Texto de origem:
▼

Farão, V. Exas., inteira justiça!

3. O M.P., na primeira instância, respondeu ao recurso interposto pelo arguido, tendo concluído no sentido de que deverá ser negado provimento ao recurso, mantendo-se a decisão recorrida.
4. Nesta instância, o Exmo. Senhor Procurador-Geral Adjunto emitiu parecer no sentido de que o recurso deverá ser julgado improcedente.
5. Cumprido que foi o disposto no artigo 417º nº2 do CPP, não foi apresentada resposta.
Após ter sido efetuado exame preliminar, foram colhidos os vistos legais e realizou-se a conferência.

II- FUNDAMENTAÇÃO

1. Objeto do recurso

O âmbito do recurso, conforme jurisprudência corrente, é delimitado pelas suas conclusões extraídas pelo recorrente da motivação apresentada, sem prejuízo naturalmente das questões de conhecimento oficioso (1) do tribunal, cfr. artigos 402, 403º e 412º, nº 1, todos do CPP.

Assim, considerando o teor das conclusões do recurso interposto pelo arguido, as questões a decidir reconduzem-se às seguintes matérias:

- Nulidade da sentença recorrida
- Valoração dos antecedentes criminais
- Vício de insuficiência para a decisão da matéria de facto provada
- Subsunção jurídica dos factos provados no tipo legal de crime de evasão
- Medida da pena.

2- A decisão recorrida

1. Na sentença recorrida consideraram-se como provados e não provados os seguintes factos, seguidos da respetiva motivação de facto (transcrição):

A. Factos provados

Da discussão da causa resultaram provados os seguintes factos:

1. Por despacho proferido no dia 19 de Junho de 2019, em sede dos autos de processo comum colectivo n.º 555/20.3T8BRG que corre termos no 5.º Juízo Central Criminal de Braga, o arguido J. C. foi sujeito à medida de coacção de obrigação de permanência na habitação, com vigilância electrónica, sendo que enquanto os instrumentos desta última não fossem instalados ficou a aguardar os termos do processo em prisão preventiva.

▲

(Entradas do conjunto de dados)

▼

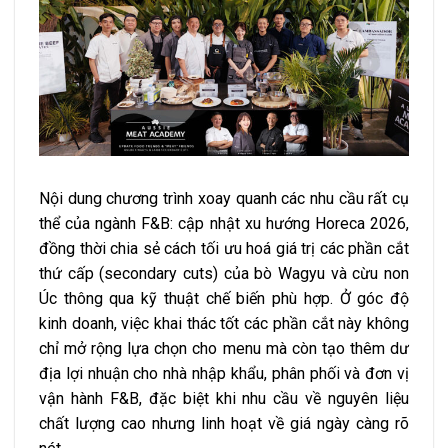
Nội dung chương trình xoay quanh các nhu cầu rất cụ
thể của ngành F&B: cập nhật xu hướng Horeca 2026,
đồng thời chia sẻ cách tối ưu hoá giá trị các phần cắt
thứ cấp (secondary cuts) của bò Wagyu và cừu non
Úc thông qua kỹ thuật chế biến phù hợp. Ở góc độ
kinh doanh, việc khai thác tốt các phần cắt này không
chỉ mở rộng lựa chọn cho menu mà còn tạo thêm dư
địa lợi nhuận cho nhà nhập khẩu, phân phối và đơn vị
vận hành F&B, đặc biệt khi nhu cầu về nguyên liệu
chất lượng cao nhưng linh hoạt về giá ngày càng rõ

▲
▼

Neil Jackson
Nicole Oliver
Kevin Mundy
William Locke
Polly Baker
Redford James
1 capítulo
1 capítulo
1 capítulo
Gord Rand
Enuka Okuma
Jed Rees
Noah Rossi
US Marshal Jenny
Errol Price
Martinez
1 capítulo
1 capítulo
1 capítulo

▲

Tarefa A: Traduza para inglês a frase do texto de origem "Nesta instância, o Exmo. Senhor Procurador-Geral Adjunto emitiu parecer no sentido de que o recurso deverá ser julgado improcedente."
Tarefa B: Copie do texto de origem o trecho que vai de "3. O M.P., na" até "a decisão recorrida.".
Tarefa C: Segundo o texto de origem, porque são aquelas as questões a decidir no recurso? Responda com uma a três frases.
Os registos não têm qualquer relação com o texto de origem.

Resultado esperado A: In this court, the Honorable Deputy Prosecutor-General issued an opinion to the effect that the appeal should be ruled unfounded.

Resultado esperado B:
3. O M.P., na primeira instância, respondeu ao recurso interposto pelo arguido, tendo concluído no sentido de que deverá ser negado provimento ao recurso, mantendo-se a decisão recorrida.

Resultado esperado C: O âmbito do recurso é delimitado pelas conclusões que o recorrente extrai da motivação apresentada, sem prejuízo das questões de conhecimento oficioso do tribunal. Por isso, considerando o teor das conclusões do recurso interposto pelo arguido, as questões a decidir reconduzem-se às matérias enumeradas.